BEGIN DATA SUPPLIED
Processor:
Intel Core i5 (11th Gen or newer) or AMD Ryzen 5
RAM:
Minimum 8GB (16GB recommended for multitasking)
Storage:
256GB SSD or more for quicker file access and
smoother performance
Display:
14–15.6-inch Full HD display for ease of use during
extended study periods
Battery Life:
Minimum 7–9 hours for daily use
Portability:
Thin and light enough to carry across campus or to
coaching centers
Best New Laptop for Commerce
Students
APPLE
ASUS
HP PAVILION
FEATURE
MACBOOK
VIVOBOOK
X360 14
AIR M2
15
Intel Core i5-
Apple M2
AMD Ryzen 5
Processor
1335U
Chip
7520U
END DATA SUPPLIED
== ASSIGNMENT ==
Arrange every line in the stored dataset items above as a JSON list of strings, with one string per line and blank lines omitted.

== ANSWER TO THIS TASK ==
[
  "Processor:",
  "Intel Core i5 (11th Gen or newer) or AMD Ryzen 5",
  "RAM:",
  "Minimum 8GB (16GB recommended for multitasking)",
  "Storage:",
  "256GB SSD or more for quicker file access and",
  "smoother performance",
  "Display:",
  "14–15.6-inch Full HD display for ease of use during",
  "extended study periods",
  "Battery Life:",
  "Minimum 7–9 hours for daily use",
  "Portability:",
  "Thin and light enough to carry across campus or to",
  "coaching centers",
  "Best New Laptop for Commerce",
  "Students",
  "APPLE",
  "ASUS",
  "HP PAVILION",
  "FEATURE",
  "MACBOOK",
  "VIVOBOOK",
  "X360 14",
  "AIR M2",
  "15",
  "Intel Core i5-",
  "Apple M2",
  "AMD Ryzen 5",
  "Processor",
  "1335U",
  "Chip",
  "7520U"
]